— Supplied passage —
____________

This isn't your normal cruise embarkation. No fancy terminal, no signposts, no grinning staff wanting to take your photo against a fake sunset. My taxi stops uncertainly amid the coiled ropes and rusting machinery of Phuket's work-a-day deep-sea port and, dragging my suitcase, I pick my way towards the diminutive Panorama II. The yacht looks like it ought to be afloat in a posh marina, not tied up against an unadorned concrete pier.
In two minutes, I'm up the gangplank, hallooed by the captain and ensconced in the lounge over a drink tinkling with ice cubes. We cast off without fanfare. A row of squid boats glowing with green lights sits on the horizon like an alien invasion. As we sail nearer, I see the boats are jauntily painted with orange roofs and yellow stripes. Fishermen's faces grin out of the twilight. Ahead, islands are humped on a silvery sea.
I'm off on a meander through the Thai islands and onwards to Langkawi and Penang in Malaysia. This is Peregrine Adventures' inaugural cruise, an interesting attempt to carve out a new niche in the competitive cruise world. It's nothing like mainstream cruising. Panorama II's nearest competitors might be Star Clipper, which carries more than three times as many passengers, and Coral Adventurer, which sails only in Indonesia.
This is a cruise pretending not to be a cruise. We set off on what is essentially a sailing yacht, with a flexible itinerary to remote locations at a languid pace. This is the first cruise, and only half full, so it's hard to judge who'll be on board, but this journey will appeal to active travellers in their 40s and 50s who are no longer enthused about backpacking, but not yet ready to surrender to big-ship cruising.
We don't see a big cruise ship until our last day in Penang. On our first day, we anchor off Koh Yao Yai, known for its lobster-fishing communities rather than the holidaying hordes of nearby Koh Phi Phi. A few days later, we're at Koh Krandan in Hat Chao Mai National Park, enjoying a beach barbecue of giant prawns and huge sausages. As we sail away there isn't another boat in sight. Clouds are puffed with orange. The sea is a placid, beaten silver, rimmed with pink on the horizon like an exotic cocktail.
Passengers lounge on the deck, subdued by the heat of the day, by the sea salt on their faces and the sunset's beauty. There's just a low murmur of admiration at the scenery, the clink of icy cocktails, the lazy turn of a novel's pages. The evening light erupts in a last moment of fierce red, and the day is gone. We eat dinner under a light breeze, far from the cacophony of Thailand's notorious resort towns.
This is expedition cruising of sorts, but you're never really in a remote place. Don't be surprised if a boatload of tourists from some town just over the horizon temporarily turns up on your castaway beach. Besides, Malaysian ports of call Langkawi and Penang are firmly on the tourist trail, and so is Ao Nang in Thailand's Krabi province. Ao Nang is a rollicking beach resort of unchecked development, looped with neon and tangled electric cables, and crowded with massage pavilions and fast-food restaurants.
What Ao Nang does offer, though, is varied options for shore excursions, such as rock climbing, Thai cooking classes and eco-cycling, plus a spectacular setting amid the glorious karst scenery for which Thailand's islands are famous. Many passengers opt for the simplicity of a long-tail boat to Railay Beach which, though crowded in places with Russians and prawn-pink Englishmen, sits between soaring, jungle-draped crags where monkeys leap.

____________

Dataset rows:
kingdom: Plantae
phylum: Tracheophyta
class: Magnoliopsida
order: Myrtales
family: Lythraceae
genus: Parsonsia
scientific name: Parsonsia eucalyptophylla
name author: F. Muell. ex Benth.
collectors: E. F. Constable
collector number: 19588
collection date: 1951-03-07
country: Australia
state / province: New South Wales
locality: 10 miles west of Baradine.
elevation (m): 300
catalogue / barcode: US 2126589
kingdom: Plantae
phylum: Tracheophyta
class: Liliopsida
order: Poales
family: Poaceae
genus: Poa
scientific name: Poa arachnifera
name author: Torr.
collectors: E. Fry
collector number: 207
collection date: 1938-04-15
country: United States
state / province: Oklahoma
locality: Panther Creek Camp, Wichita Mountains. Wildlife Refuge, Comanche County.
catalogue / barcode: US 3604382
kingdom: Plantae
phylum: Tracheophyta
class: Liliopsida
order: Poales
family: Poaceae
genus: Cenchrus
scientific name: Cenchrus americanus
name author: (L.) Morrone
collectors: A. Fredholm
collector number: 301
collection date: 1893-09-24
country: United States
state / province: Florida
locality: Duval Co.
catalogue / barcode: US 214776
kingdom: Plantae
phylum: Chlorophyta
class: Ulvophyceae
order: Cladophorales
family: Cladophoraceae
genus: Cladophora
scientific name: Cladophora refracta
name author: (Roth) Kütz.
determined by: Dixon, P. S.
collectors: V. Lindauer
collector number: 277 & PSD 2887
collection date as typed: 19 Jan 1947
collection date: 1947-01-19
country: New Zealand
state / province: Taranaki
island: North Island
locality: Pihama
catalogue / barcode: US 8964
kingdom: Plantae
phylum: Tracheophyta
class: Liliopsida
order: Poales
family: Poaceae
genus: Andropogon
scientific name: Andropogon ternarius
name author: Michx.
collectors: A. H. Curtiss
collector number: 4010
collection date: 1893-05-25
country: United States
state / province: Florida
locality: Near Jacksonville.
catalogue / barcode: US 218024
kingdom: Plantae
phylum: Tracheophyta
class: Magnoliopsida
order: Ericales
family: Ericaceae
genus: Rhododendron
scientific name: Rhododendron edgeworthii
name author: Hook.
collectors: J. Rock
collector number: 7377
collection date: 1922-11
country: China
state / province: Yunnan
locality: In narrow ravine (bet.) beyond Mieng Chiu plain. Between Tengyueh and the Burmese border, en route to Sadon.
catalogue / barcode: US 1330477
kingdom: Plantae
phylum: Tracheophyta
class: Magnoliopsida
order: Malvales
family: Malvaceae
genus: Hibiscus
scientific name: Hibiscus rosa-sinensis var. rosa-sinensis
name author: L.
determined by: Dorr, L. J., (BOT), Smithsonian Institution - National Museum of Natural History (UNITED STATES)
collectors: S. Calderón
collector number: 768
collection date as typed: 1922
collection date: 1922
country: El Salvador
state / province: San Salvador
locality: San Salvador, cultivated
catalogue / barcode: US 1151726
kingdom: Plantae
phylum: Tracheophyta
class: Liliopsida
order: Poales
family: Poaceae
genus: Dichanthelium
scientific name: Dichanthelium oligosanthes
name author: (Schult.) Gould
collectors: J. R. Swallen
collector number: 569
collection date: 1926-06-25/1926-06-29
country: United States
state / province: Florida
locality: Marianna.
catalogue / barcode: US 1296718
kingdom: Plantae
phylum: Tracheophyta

____________

— Your objective —
Extend the travel account of the Panorama II cruise through the Thai and Malaysian islands, starting after its last sentence about Railay Beach.

— Expected answer —
Peregrine Adventures commits itself to small-group, responsible travel and local experiences. Even in Ao Nang, it does a good job at presenting more than just bar-lined waterfronts and beach amusements. We head inland by open truck one evening for dinner with a local family at Bung Ae House among the karst piles and mango trees. Head of the household, Mr Air, shows us how to hack open coconuts, and which parts of pineapples taste best, and takes us on a tour of his neighbour's palm oil and rubber trees.
His shy, head-scarfed wife answers questions about cooking, and shows us how to roll sticky rice flour into balls, later simmered in coconut milk for dessert. Her tom-yum soup and chicken curry are pungent and spicy. We eat on the verandah as cicadas chirrup and children play.
By day five we're in Tarutao Marine National Park, a scattering of three archipelagos in the Andaman Sea. It's one of Thailand's more unspoiled regions, draped in rainforest and necklaced in healthy coral reefs. We anchor off Koh Adang and Zodiac across startlingly emerald water to a beach of blinding white sand. Rounded black boulders tumble into the sea. I don a snorkel and mask from the ship's supplies and duck underwater to find Nemo among the undulating tentacles of a green anemone.
Parasails blossom against the sky as we sail into Langkawi. The bay is rimmed with white sand and backed by a jagged outline of blue hills. Next day we're off with entertaining local guide Hisham on a tour of the island's highlights. We finish on a jungle trail guarded by mischievous macaques ("they love our Pringles and Kit Kats") that leads to Telaga Tujuh Waterfalls.
Water cascades down Mount Mat Cincang in a series of seven rock pools that provide the perfect antidote to the humid day. I plunge into welcome coolness and lie on my back as I watch a hornbill clatter in the trees. Water teeters and twinkles on the edge of the clifftop as it catches the sun. This might be cruising, but it isn't any sort of cruising I've done before, and it leaves me feeling rather joyful.
The two-masted, three-deck, 50-metre-long Panorama II is scarcely a cruise ship, and more a large yacht. Such very small ships have pains and pleasures. It's hard to escape diesel fumes and generator noise and amenities are limited. Still, you don't have to worry about dress codes, camaraderie quickly develops and you'll never have to queue.
The greatest benefit is feeling not like a cruise passenger but like an invitee on a multi-millionaire's yacht. You can chat to the captain and flop on deck in wet swimwear. You're enveloped in the environment. Admire the sea's glitter, feel the deck tilt, taste salt on your lips and watch sunsets over dinner. Lie on loungers under taut white sails.
Panorama II is on charter from the Mediterranean, which explains the all-Greek nautical crew and rather jarring Mediterranean scenes on the walls. (Peregrine hopes to eventually have its own ship in south-east Asia.) Although carrying just 49 passengers it has decent public spaces including an aft deck that descends to a water-sports platform, a large fore deck beneath the masts and an air-conditioned lounge and bar. Cabins are a reasonable size. Double beds are rather cramped but the en suite bathrooms are larger than you might expect on a yacht.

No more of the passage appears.